What is required
Repeat every record below, word for word.

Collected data

Start of Block

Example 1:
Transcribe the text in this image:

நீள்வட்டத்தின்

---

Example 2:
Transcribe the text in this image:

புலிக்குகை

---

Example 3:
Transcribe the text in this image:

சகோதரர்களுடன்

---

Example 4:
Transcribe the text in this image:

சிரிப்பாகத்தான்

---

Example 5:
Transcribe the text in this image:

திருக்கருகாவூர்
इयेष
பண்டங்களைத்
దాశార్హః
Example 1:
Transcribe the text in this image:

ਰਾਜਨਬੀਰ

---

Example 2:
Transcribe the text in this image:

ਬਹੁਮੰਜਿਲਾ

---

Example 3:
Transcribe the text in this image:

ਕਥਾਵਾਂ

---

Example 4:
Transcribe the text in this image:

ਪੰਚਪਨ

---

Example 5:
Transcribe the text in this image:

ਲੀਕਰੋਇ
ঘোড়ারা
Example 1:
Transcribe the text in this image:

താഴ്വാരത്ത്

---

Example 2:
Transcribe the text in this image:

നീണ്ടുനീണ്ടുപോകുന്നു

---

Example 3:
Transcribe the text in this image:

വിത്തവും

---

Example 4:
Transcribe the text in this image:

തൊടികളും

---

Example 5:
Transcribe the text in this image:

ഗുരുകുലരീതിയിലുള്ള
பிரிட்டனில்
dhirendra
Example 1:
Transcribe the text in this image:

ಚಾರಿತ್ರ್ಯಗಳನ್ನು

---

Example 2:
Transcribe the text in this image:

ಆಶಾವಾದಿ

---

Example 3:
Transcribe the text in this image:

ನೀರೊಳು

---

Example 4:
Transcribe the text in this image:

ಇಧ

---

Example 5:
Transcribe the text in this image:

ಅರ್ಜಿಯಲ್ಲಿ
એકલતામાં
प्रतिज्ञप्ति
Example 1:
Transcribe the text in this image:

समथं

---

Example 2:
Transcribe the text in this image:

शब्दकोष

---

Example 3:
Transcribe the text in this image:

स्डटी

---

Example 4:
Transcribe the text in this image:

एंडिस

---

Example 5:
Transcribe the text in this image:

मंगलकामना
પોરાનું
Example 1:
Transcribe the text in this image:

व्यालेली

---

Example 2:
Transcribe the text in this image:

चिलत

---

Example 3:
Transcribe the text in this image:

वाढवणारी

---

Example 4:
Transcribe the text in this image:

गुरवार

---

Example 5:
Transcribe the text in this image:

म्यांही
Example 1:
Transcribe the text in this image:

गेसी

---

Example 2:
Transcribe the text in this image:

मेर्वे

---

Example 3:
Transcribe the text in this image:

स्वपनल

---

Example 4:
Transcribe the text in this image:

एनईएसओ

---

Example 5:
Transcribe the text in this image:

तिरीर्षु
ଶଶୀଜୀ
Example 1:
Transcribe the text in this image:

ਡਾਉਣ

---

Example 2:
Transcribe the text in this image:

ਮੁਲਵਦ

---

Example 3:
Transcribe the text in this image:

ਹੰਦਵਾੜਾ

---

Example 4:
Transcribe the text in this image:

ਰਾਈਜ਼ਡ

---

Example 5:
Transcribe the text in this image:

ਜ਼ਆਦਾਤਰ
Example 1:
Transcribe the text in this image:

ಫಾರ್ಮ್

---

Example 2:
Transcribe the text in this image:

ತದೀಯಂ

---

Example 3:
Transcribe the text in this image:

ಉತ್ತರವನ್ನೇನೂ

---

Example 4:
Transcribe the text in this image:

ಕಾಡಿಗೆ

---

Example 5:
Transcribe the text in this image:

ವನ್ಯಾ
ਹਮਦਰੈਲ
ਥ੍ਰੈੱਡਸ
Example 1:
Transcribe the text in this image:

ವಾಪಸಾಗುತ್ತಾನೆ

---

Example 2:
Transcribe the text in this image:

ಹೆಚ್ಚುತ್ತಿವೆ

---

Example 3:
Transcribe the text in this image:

End of Block

Written response
Example 1:
Transcribe the text in this image:

நீள்வட்டத்தின்

---

Example 2:
Transcribe the text in this image:

புலிக்குகை

---

Example 3:
Transcribe the text in this image:

சகோதரர்களுடன்

---

Example 4:
Transcribe the text in this image:

சிரிப்பாகத்தான்

---

Example 5:
Transcribe the text in this image:

திருக்கருகாவூர்
इयेष
பண்டங்களைத்
దాశార్హః
Example 1:
Transcribe the text in this image:

ਰਾਜਨਬੀਰ

---

Example 2:
Transcribe the text in this image:

ਬਹੁਮੰਜਿਲਾ

---

Example 3:
Transcribe the text in this image:

ਕਥਾਵਾਂ

---

Example 4:
Transcribe the text in this image:

ਪੰਚਪਨ

---

Example 5:
Transcribe the text in this image:

ਲੀਕਰੋਇ
ঘোড়ারা
Example 1:
Transcribe the text in this image:

താഴ്വാരത്ത്

---

Example 2:
Transcribe the text in this image:

നീണ്ടുനീണ്ടുപോകുന്നു

---

Example 3:
Transcribe the text in this image:

വിത്തവും

---

Example 4:
Transcribe the text in this image:

തൊടികളും

---

Example 5:
Transcribe the text in this image:

ഗുരുകുലരീതിയിലുള്ള
பிரிட்டனில்
dhirendra
Example 1:
Transcribe the text in this image:

ಚಾರಿತ್ರ್ಯಗಳನ್ನು

---

Example 2:
Transcribe the text in this image:

ಆಶಾವಾದಿ

---

Example 3:
Transcribe the text in this image:

ನೀರೊಳು

---

Example 4:
Transcribe the text in this image:

ಇಧ

---

Example 5:
Transcribe the text in this image:

ಅರ್ಜಿಯಲ್ಲಿ
એકલતામાં
प्रतिज्ञप्ति
Example 1:
Transcribe the text in this image:

समथं

---

Example 2:
Transcribe the text in this image:

शब्दकोष

---

Example 3:
Transcribe the text in this image:

स्डटी

---

Example 4:
Transcribe the text in this image:

एंडिस

---

Example 5:
Transcribe the text in this image:

मंगलकामना
પોરાનું
Example 1:
Transcribe the text in this image:

व्यालेली

---

Example 2:
Transcribe the text in this image:

चिलत

---

Example 3:
Transcribe the text in this image:

वाढवणारी

---

Example 4:
Transcribe the text in this image:

गुरवार

---

Example 5:
Transcribe the text in this image:

म्यांही
Example 1:
Transcribe the text in this image:

गेसी

---

Example 2:
Transcribe the text in this image:

मेर्वे

---

Example 3:
Transcribe the text in this image:

स्वपनल

---

Example 4:
Transcribe the text in this image:

एनईएसओ

---

Example 5:
Transcribe the text in this image:

तिरीर्षु
ଶଶୀଜୀ
Example 1:
Transcribe the text in this image:

ਡਾਉਣ

---

Example 2:
Transcribe the text in this image:

ਮੁਲਵਦ

---

Example 3:
Transcribe the text in this image:

ਹੰਦਵਾੜਾ

---

Example 4:
Transcribe the text in this image:

ਰਾਈਜ਼ਡ

---

Example 5:
Transcribe the text in this image:

ਜ਼ਆਦਾਤਰ
Example 1:
Transcribe the text in this image:

ಫಾರ್ಮ್

---

Example 2:
Transcribe the text in this image:

ತದೀಯಂ

---

Example 3:
Transcribe the text in this image:

ಉತ್ತರವನ್ನೇನೂ

---

Example 4:
Transcribe the text in this image:

ಕಾಡಿಗೆ

---

Example 5:
Transcribe the text in this image:

ವನ್ಯಾ
ਹਮਦਰੈਲ
ਥ੍ਰੈੱਡਸ
Example 1:
Transcribe the text in this image:

ವಾಪಸಾಗುತ್ತಾನೆ

---

Example 2:
Transcribe the text in this image:

ಹೆಚ್ಚುತ್ತಿವೆ

---

Example 3:
Transcribe the text in this image:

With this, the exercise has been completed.